## Exercise instructions
Write the records out once more, exactly as they appear below.

## Given data

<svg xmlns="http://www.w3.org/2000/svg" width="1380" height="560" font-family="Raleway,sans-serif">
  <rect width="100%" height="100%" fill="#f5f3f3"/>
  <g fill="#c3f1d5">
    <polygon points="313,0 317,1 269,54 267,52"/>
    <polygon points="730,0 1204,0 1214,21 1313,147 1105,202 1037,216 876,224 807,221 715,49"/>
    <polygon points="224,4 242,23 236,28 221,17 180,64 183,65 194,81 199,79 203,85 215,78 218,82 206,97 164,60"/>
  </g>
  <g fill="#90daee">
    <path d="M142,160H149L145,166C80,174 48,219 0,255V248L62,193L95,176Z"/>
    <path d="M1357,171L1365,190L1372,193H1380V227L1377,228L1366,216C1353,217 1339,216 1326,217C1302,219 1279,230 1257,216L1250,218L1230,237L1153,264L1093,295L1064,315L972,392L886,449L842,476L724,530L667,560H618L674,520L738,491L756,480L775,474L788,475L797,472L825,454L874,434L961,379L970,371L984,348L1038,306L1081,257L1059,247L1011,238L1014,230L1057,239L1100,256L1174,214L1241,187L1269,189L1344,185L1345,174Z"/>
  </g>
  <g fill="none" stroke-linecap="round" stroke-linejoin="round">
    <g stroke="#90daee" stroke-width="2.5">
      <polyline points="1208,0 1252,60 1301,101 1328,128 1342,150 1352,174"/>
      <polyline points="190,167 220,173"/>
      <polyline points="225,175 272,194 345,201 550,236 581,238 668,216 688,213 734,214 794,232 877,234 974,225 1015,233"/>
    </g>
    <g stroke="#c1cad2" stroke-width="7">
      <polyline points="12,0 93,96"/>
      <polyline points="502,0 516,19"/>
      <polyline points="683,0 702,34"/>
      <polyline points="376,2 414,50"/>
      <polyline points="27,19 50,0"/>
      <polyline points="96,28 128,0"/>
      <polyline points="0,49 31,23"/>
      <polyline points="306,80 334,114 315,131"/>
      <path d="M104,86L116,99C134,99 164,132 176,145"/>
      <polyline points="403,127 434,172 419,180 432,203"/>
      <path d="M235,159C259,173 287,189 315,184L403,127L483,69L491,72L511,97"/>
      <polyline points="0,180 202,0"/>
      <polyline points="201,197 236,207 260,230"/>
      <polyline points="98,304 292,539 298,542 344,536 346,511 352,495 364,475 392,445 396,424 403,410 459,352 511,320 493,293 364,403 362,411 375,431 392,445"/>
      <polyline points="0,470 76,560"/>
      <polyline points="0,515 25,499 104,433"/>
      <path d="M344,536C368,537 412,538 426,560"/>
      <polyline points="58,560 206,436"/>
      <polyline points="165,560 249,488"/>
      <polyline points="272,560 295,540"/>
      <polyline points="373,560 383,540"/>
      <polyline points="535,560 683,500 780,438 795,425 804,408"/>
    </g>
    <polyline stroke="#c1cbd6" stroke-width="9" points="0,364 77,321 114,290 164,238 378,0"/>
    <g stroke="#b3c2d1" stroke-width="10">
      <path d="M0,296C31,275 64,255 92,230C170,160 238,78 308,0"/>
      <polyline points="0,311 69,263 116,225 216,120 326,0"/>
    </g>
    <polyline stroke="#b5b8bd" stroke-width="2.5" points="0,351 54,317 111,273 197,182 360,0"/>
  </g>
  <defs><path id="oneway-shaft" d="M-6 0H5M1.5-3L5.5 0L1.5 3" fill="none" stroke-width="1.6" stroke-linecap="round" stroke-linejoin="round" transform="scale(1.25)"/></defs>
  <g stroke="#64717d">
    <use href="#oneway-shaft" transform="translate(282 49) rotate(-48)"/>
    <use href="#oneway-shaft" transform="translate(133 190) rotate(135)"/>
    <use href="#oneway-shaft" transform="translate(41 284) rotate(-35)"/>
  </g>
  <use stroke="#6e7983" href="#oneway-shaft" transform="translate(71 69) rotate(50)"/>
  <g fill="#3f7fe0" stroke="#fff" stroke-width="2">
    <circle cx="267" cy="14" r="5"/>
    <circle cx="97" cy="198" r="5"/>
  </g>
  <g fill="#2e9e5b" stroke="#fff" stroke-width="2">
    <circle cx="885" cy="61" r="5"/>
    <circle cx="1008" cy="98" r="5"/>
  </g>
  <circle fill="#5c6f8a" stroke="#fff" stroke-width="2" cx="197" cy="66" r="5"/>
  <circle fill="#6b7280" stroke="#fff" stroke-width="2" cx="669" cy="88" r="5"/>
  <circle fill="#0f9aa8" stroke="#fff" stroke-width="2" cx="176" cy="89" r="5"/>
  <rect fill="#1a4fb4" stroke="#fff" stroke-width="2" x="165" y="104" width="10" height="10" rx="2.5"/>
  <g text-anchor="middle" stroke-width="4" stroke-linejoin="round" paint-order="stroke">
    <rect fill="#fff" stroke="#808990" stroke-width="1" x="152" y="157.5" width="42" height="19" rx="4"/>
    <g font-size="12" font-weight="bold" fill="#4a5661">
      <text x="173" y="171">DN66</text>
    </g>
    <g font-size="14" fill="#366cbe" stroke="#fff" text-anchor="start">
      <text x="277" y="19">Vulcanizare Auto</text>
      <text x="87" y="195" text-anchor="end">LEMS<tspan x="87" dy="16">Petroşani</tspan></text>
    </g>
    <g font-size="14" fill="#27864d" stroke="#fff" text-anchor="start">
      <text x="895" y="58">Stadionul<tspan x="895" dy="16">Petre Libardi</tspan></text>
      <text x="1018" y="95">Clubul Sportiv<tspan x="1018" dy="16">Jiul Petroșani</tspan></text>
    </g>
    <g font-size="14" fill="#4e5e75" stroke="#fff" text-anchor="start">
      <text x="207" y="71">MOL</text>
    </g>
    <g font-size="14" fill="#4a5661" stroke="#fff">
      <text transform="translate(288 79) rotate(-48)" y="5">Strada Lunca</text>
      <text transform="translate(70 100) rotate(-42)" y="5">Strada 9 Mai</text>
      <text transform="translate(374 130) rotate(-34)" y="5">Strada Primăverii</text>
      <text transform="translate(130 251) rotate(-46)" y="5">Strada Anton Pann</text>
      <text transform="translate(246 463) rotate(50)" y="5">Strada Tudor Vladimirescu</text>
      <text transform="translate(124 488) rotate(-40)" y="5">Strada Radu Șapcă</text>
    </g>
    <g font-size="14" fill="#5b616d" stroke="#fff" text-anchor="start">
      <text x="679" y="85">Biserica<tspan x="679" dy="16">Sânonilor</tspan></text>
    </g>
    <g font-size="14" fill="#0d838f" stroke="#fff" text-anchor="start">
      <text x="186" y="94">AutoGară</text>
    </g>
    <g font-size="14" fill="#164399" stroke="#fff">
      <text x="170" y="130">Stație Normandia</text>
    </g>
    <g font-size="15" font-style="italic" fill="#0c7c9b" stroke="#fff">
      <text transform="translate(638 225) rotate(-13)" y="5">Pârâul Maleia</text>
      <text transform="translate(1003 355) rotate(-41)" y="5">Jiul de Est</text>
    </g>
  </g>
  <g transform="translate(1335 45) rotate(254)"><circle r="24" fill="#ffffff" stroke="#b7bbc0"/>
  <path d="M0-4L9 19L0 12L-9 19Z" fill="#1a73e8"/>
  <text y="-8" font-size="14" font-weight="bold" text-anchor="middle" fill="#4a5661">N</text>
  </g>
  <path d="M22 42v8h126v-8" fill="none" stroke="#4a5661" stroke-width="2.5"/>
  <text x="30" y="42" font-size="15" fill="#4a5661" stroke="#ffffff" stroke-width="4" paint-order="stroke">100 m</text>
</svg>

## Response to the task
<svg xmlns="http://www.w3.org/2000/svg" width="1380" height="560" font-family="Raleway,sans-serif">
  <rect width="100%" height="100%" fill="#f5f3f3"/>
  <g fill="#c3f1d5">
    <polygon points="313,0 317,1 269,54 267,52"/>
    <polygon points="730,0 1204,0 1214,21 1313,147 1105,202 1037,216 876,224 807,221 715,49"/>
    <polygon points="224,4 242,23 236,28 221,17 180,64 183,65 194,81 199,79 203,85 215,78 218,82 206,97 164,60"/>
  </g>
  <g fill="#90daee">
    <path d="M142,160H149L145,166C80,174 48,219 0,255V248L62,193L95,176Z"/>
    <path d="M1357,171L1365,190L1372,193H1380V227L1377,228L1366,216C1353,217 1339,216 1326,217C1302,219 1279,230 1257,216L1250,218L1230,237L1153,264L1093,295L1064,315L972,392L886,449L842,476L724,530L667,560H618L674,520L738,491L756,480L775,474L788,475L797,472L825,454L874,434L961,379L970,371L984,348L1038,306L1081,257L1059,247L1011,238L1014,230L1057,239L1100,256L1174,214L1241,187L1269,189L1344,185L1345,174Z"/>
  </g>
  <g fill="none" stroke-linecap="round" stroke-linejoin="round">
    <g stroke="#90daee" stroke-width="2.5">
      <polyline points="1208,0 1252,60 1301,101 1328,128 1342,150 1352,174"/>
      <polyline points="190,167 220,173"/>
      <polyline points="225,175 272,194 345,201 550,236 581,238 668,216 688,213 734,214 794,232 877,234 974,225 1015,233"/>
    </g>
    <g stroke="#c1cad2" stroke-width="7">
      <polyline points="12,0 93,96"/>
      <polyline points="502,0 516,19"/>
      <polyline points="683,0 702,34"/>
      <polyline points="376,2 414,50"/>
      <polyline points="27,19 50,0"/>
      <polyline points="96,28 128,0"/>
      <polyline points="0,49 31,23"/>
      <polyline points="306,80 334,114 315,131"/>
      <path d="M104,86L116,99C134,99 164,132 176,145"/>
      <polyline points="403,127 434,172 419,180 432,203"/>
      <path d="M235,159C259,173 287,189 315,184L403,127L483,69L491,72L511,97"/>
      <polyline points="0,180 202,0"/>
      <polyline points="201,197 236,207 260,230"/>
      <polyline points="98,304 292,539 298,542 344,536 346,511 352,495 364,475 392,445 396,424 403,410 459,352 511,320 493,293 364,403 362,411 375,431 392,445"/>
      <polyline points="0,470 76,560"/>
      <polyline points="0,515 25,499 104,433"/>
      <path d="M344,536C368,537 412,538 426,560"/>
      <polyline points="58,560 206,436"/>
      <polyline points="165,560 249,488"/>
      <polyline points="272,560 295,540"/>
      <polyline points="373,560 383,540"/>
      <polyline points="535,560 683,500 780,438 795,425 804,408"/>
    </g>
    <polyline stroke="#c1cbd6" stroke-width="9" points="0,364 77,321 114,290 164,238 378,0"/>
    <g stroke="#b3c2d1" stroke-width="10">
      <path d="M0,296C31,275 64,255 92,230C170,160 238,78 308,0"/>
      <polyline points="0,311 69,263 116,225 216,120 326,0"/>
    </g>
    <polyline stroke="#b5b8bd" stroke-width="2.5" points="0,351 54,317 111,273 197,182 360,0"/>
  </g>
  <defs><path id="oneway-shaft" d="M-6 0H5M1.5-3L5.5 0L1.5 3" fill="none" stroke-width="1.6" stroke-linecap="round" stroke-linejoin="round" transform="scale(1.25)"/></defs>
  <g stroke="#64717d">
    <use href="#oneway-shaft" transform="translate(282 49) rotate(-48)"/>
    <use href="#oneway-shaft" transform="translate(133 190) rotate(135)"/>
    <use href="#oneway-shaft" transform="translate(41 284) rotate(-35)"/>
  </g>
  <use stroke="#6e7983" href="#oneway-shaft" transform="translate(71 69) rotate(50)"/>
  <g fill="#3f7fe0" stroke="#fff" stroke-width="2">
    <circle cx="267" cy="14" r="5"/>
    <circle cx="97" cy="198" r="5"/>
  </g>
  <g fill="#2e9e5b" stroke="#fff" stroke-width="2">
    <circle cx="885" cy="61" r="5"/>
    <circle cx="1008" cy="98" r="5"/>
  </g>
  <circle fill="#5c6f8a" stroke="#fff" stroke-width="2" cx="197" cy="66" r="5"/>
  <circle fill="#6b7280" stroke="#fff" stroke-width="2" cx="669" cy="88" r="5"/>
  <circle fill="#0f9aa8" stroke="#fff" stroke-width="2" cx="176" cy="89" r="5"/>
  <rect fill="#1a4fb4" stroke="#fff" stroke-width="2" x="165" y="104" width="10" height="10" rx="2.5"/>
  <g text-anchor="middle" stroke-width="4" stroke-linejoin="round" paint-order="stroke">
    <rect fill="#fff" stroke="#808990" stroke-width="1" x="152" y="157.5" width="42" height="19" rx="4"/>
    <g font-size="12" font-weight="bold" fill="#4a5661">
      <text x="173" y="171">DN66</text>
    </g>
    <g font-size="14" fill="#366cbe" stroke="#fff" text-anchor="start">
      <text x="277" y="19">Vulcanizare Auto</text>
      <text x="87" y="195" text-anchor="end">LEMS<tspan x="87" dy="16">Petroşani</tspan></text>
    </g>
    <g font-size="14" fill="#27864d" stroke="#fff" text-anchor="start">
      <text x="895" y="58">Stadionul<tspan x="895" dy="16">Petre Libardi</tspan></text>
      <text x="1018" y="95">Clubul Sportiv<tspan x="1018" dy="16">Jiul Petroșani</tspan></text>
    </g>
    <g font-size="14" fill="#4e5e75" stroke="#fff" text-anchor="start">
      <text x="207" y="71">MOL</text>
    </g>
    <g font-size="14" fill="#4a5661" stroke="#fff">
      <text transform="translate(288 79) rotate(-48)" y="5">Strada Lunca</text>
      <text transform="translate(70 100) rotate(-42)" y="5">Strada 9 Mai</text>
      <text transform="translate(374 130) rotate(-34)" y="5">Strada Primăverii</text>
      <text transform="translate(130 251) rotate(-46)" y="5">Strada Anton Pann</text>
      <text transform="translate(246 463) rotate(50)" y="5">Strada Tudor Vladimirescu</text>
      <text transform="translate(124 488) rotate(-40)" y="5">Strada Radu Șapcă</text>
    </g>
    <g font-size="14" fill="#5b616d" stroke="#fff" text-anchor="start">
      <text x="679" y="85">Biserica<tspan x="679" dy="16">Sânonilor</tspan></text>
    </g>
    <g font-size="14" fill="#0d838f" stroke="#fff" text-anchor="start">
      <text x="186" y="94">AutoGară</text>
    </g>
    <g font-size="14" fill="#164399" stroke="#fff">
      <text x="170" y="130">Stație Normandia</text>
    </g>
    <g font-size="15" font-style="italic" fill="#0c7c9b" stroke="#fff">
      <text transform="translate(638 225) rotate(-13)" y="5">Pârâul Maleia</text>
      <text transform="translate(1003 355) rotate(-41)" y="5">Jiul de Est</text>
    </g>
  </g>
  <g transform="translate(1335 45) rotate(254)"><circle r="24" fill="#ffffff" stroke="#b7bbc0"/>
  <path d="M0-4L9 19L0 12L-9 19Z" fill="#1a73e8"/>
  <text y="-8" font-size="14" font-weight="bold" text-anchor="middle" fill="#4a5661">N</text>
  </g>
  <path d="M22 42v8h126v-8" fill="none" stroke="#4a5661" stroke-width="2.5"/>
  <text x="30" y="42" font-size="15" fill="#4a5661" stroke="#ffffff" stroke-width="4" paint-order="stroke">100 m</text>
</svg>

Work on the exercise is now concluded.